WHEN IT comes to antidisco action, at least one Washington rock station would rather pass up the ridiculous in favor of the sublimation.
That is, they would rather take those strong Negative Feelings about disco -- feelings which in Washington have kept a fairly low profile -- and turn them into Positive Feelings about rock 'n' roll.
"The residual effects of doing something anti-disco is that it goes against the '60s you-do-your-thing-and-I'll-do-mine sort of very free rock 'n' roll lifestyle," says Jim Herron, morning deejay and program director at Arlington's WAVA-FM(105.1).
Herron and Cerphe -- the WAVA nighttime deejay who cut his teeth (and established an impressive following of rock listeners) in his seven years at progressive WHFS-FM -- abandoned plans they'd made for what they thought of as a "First Annual Caravan for Rock 'n' Roll." The caravan, led of course by the Official FM-105 Mobile Rock T-Shirt Giveaway Van, would have comprised a string of cars dressed in pro-rock signs and slogans and filled with non-Donna Summer fans on their way once around the Capital Beltway.
But the station's attorneys nixed the idea, Herron syas, apparently worried by a recent California court suit that held a radio station liable for the death of a man whose car -- involved in the station's promotional contest conducted on area highways -- crashed into another vehicle.
WAVA -- like a few other Washington stations -- does occasionally play Chicago deejay Steve Dahl's "Do You Think I'm Disco" parody, and Herron himself did crunch up a couple of disco records with newsman Mike Del Colliano on the air not long ago. And one staffer even says the idea of having people bring boxes of disco records to the National Zoo -- to be chomped and crushed by elephants and gorillas -- was tossed around briefly.

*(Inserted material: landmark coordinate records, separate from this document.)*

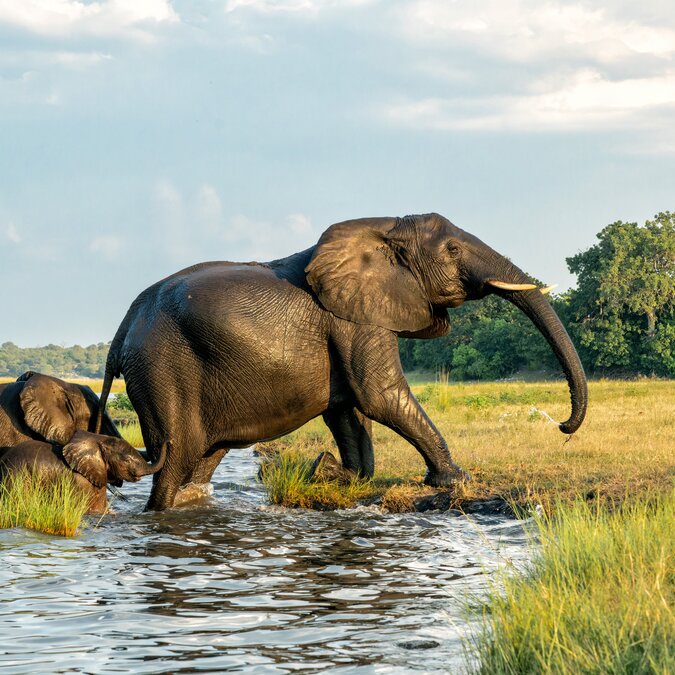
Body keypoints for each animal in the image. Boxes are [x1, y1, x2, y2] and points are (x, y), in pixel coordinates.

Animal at [97, 212, 587, 511]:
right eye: (451, 250)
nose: (563, 427)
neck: (385, 227)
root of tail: (122, 330)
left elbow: (347, 409)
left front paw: (337, 473)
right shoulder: (356, 317)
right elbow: (379, 396)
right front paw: (454, 480)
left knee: (200, 462)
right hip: (161, 369)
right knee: (173, 461)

"I've been fortunate enough to have been in this business 10 years," says Cerphe, "and I've worked with some excellent people -- Willis Alan Ramsey, Springsteen, Lowell George. And I remember a few years ago when some of them didn't know what to do: Not being able to get a hit record when at the same time 'Disco Duck' was at the top of the charts.
"Over the years, I've been offended by disco, yes. But not anymore. I don't get involved in it anymore.
"Disco's winding down in Washington," says Cerphe. "It'll take care of itself. We ought to leave it alone and just celebrate rock 'n' roll."
"To jump on Steve Dahl's bandwagon is just not in sync with what we've been doing," says Herron, speaking of the station's attempts to play as much of the "good new rock" as possible and still stay within The Almighty Format, which in this case is album-oriented rock.
"There's an incredible shift in what's happening in rock music these days," he says. "The new wave is turning into a sort of new rock 'n' roll -- groups like the Knack, the Cars, the B-52s, Blondie -- and it's exciting because it's refreshing, it's fun, there's more energy, more basic instrumental work."